Petrologic perspectives on the architecture of active magmatic reservoirs

Abstract:

Conceptual models change to integrate new observations, particularly those enabled by technological advances. We are currently witnessing such a change in our views of magmatic systems, spurred in large part by developments in micro-analytical capabilities that allow us to dissect, in detail, the history of individual crystals. As has long been suspected from petrographic examination of thin sections, there is now abundant evidence that many (most?) erupted magmas bring with them samples - in the form of single crystals, glomerocrysts, and cumulate nodules - of mid-upper crustal magma storage regions. These observations have spawned a proliferation of detailed petrologic studies, on the one hand, and conceptual models of trans-crustal magmatic systems, on the other. Using the observations to constrain the models is, however, a fundamental challenge.

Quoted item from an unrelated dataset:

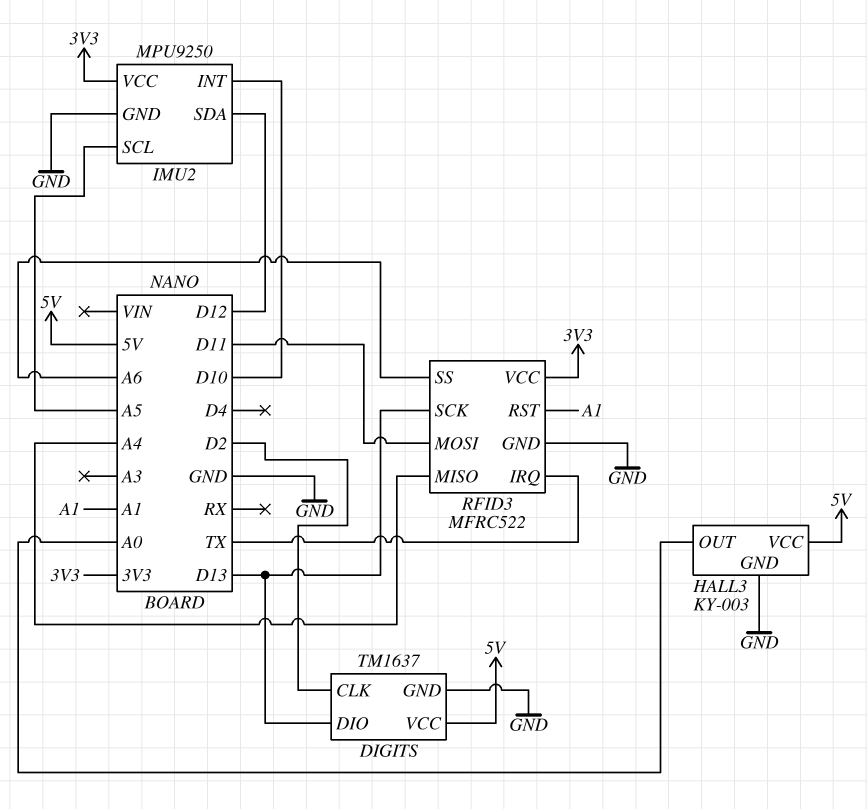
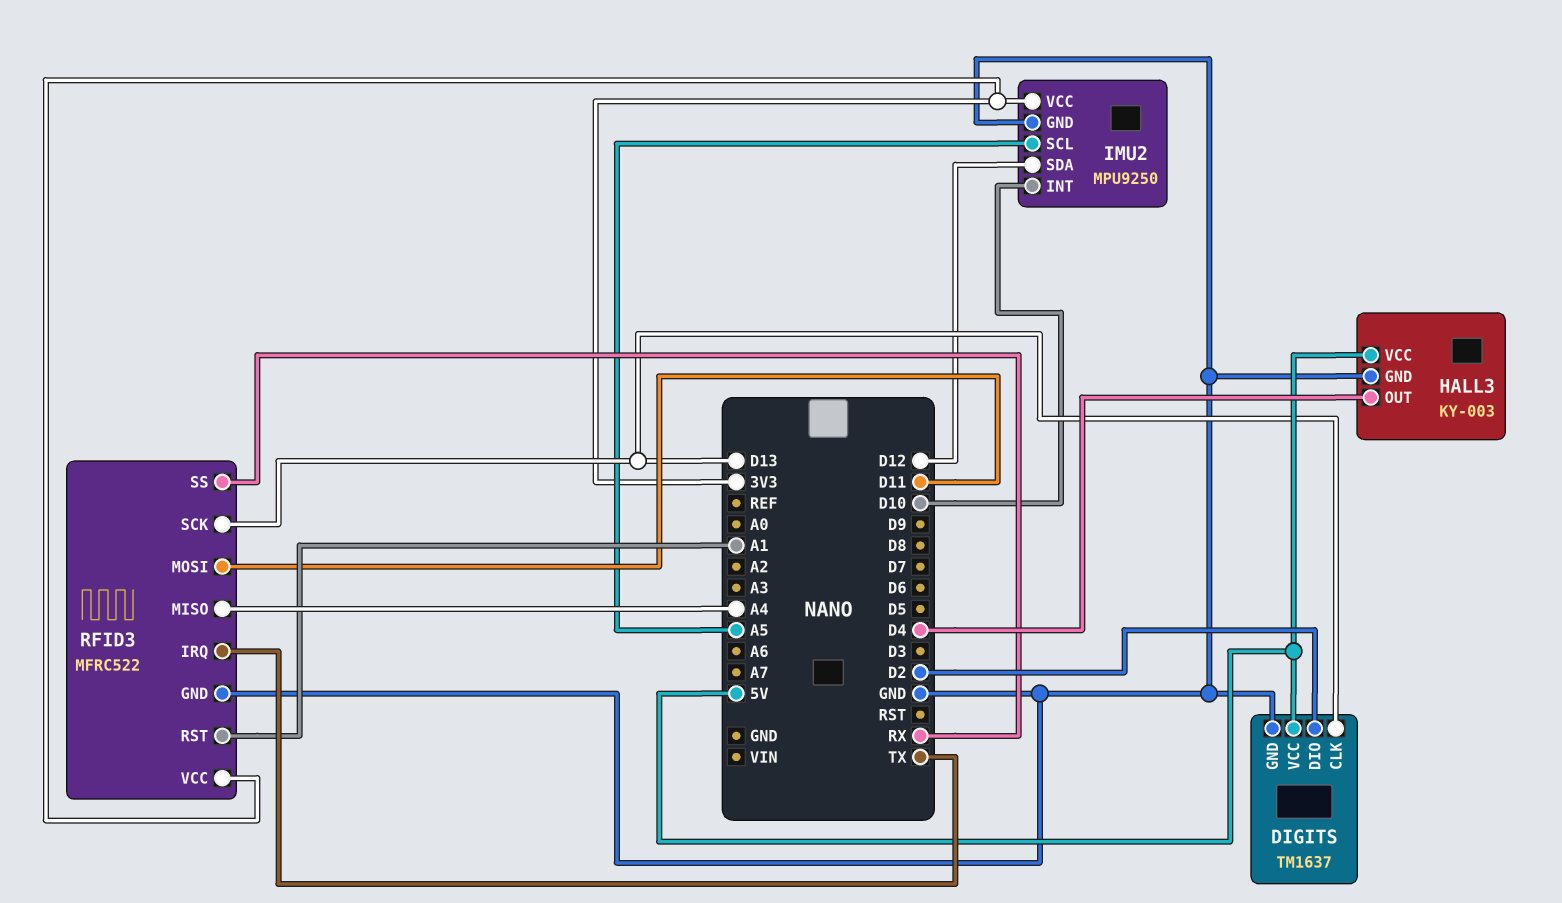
DIGITS pin CLK: D2 -> D13
DIGITS pin DIO: D13 -> D2
HALL3 pin OUT: A0 -> D4
RFID3 pin SS: A6 -> RX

One concept that underlies most models is that of a magma storage system that can be divided into two rheologically distinct components: (eruptible) melt-rich magma and (non-eruptible) crystal-rich mush. Here we question this discrete division. In fact, interactions between magma and mush zones are not well understood, and are likely to involve different types of interactions over different time scale. These interactions include not only compaction and melt extraction but also melt percolation and reactive flow, as well as fracture, entrainment and mingling over time scales of volcanic unrest and eruption. For example, extensive syn-eruptive mingling between notionally eruptible and non-eruptible components of a magmatic system is illustrated by glomerocrysts entrained in the eruptive products of Fuego volcano, Guatemala, which show a correlation between melt content (~6 to >30%), melt composition and extent of deformation. More broadly, bimodal volcanism in calderas indicates that recharge magma may either mingle with resident magma or traverse reservoirs to reach the surface. This suggests that magma-mush interactions are controlled by both the physical state of the magmatic system, and the dynamics of perturbations to the system. Using eruptive products to recognize and correctly interpret the full range of subvolcanic processes is important for understanding patterns of volcanic activity, and explaining the diversity of igneous rock compositions.